Rapid and accurate mapping of relaxation rates applies to a number of neuroimaging and functional magnetic resonance imaging (fMRI) studies. Previously developed relaxation rate mapping methods are based mostly on non-linear fitting of intensity images. For the first time, this study developed an ultrafast and direct transverse relaxation rate mapping technique, Spin Echo Single-Shot Parameter Assessment by Retrieval from Single Encoding (SE-SS-PARSE). Four useful imaging parameters, local transverse magnetization magnitude (M _xy0), frequency (f), reversible and irreversible transverse relaxation rate (R2' and R2), can be estimated using an iterative searching algorithm simultaneously and quantitatively. In addition, the SE-SS-PARSE technique is free of geometric errors and blurring artifacts that commonly occur in the other SS techniques, such as echo planar imaging (EPI).

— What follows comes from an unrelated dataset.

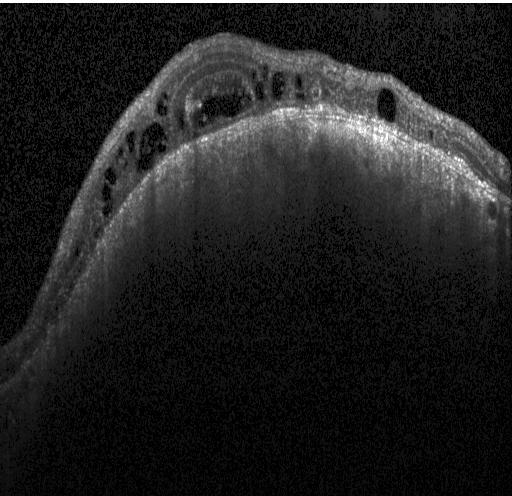 Optical coherence tomography scan. Through the macula. Impression: diabetic macular edema.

Specifically, this work developed the signal model of SE-SS-PARSE and tested this technique with computer simulations, experimental phantoms and biological samples. In simulations, even at a noise level with low signal-to-noise ratio (SNR) of 20dB, SE-SS-PARSE is able to generate accurate local magnetization parameter maps subject to statistical comparison with actual parameter values. After successful testing with a numerical phantom, the SE-SS-PARSE technique was performed on a realistic four-tube phantom, which was designed to produce in-vivo-like and different R2 and R2' values in each tube. The estimated relaxation rates from SE-SS-PARSE were highly correlated with relaxation rates computed from slower “gold standard” conventional MRI methods (correlation coefficients r1=0.9636 for R2', r2=0.9788 for R2). The ultrafast SE-SS-PARSE technique was also compared with a widely used T2-weighted imaging MRI technique, fast spin echo (FSE), in mapping R2 values. Four-tube phantom studies indicate that SE-SS-PARSE produces results with accuracy equivalent to FSE, but with a much shorter acquisition time. In addition, biological sample studies show that SE-SS-PARSE with fat saturation pulse produces more accurate R2 estimates than used without fat saturation when fat is present. In conclusion, SE-SS-PARSE is an ultrafast MRI method that can produce reliable R2 and R2' mapping. It is expected that SE-SS-PARSE will find important applications in neuroimaging and fMRI studies, especially in recording rapidly changing physiological phenomena.

Keywords: Rapid relaxation rate mapping, PARSE MRI, Single-shot, Spin Echo.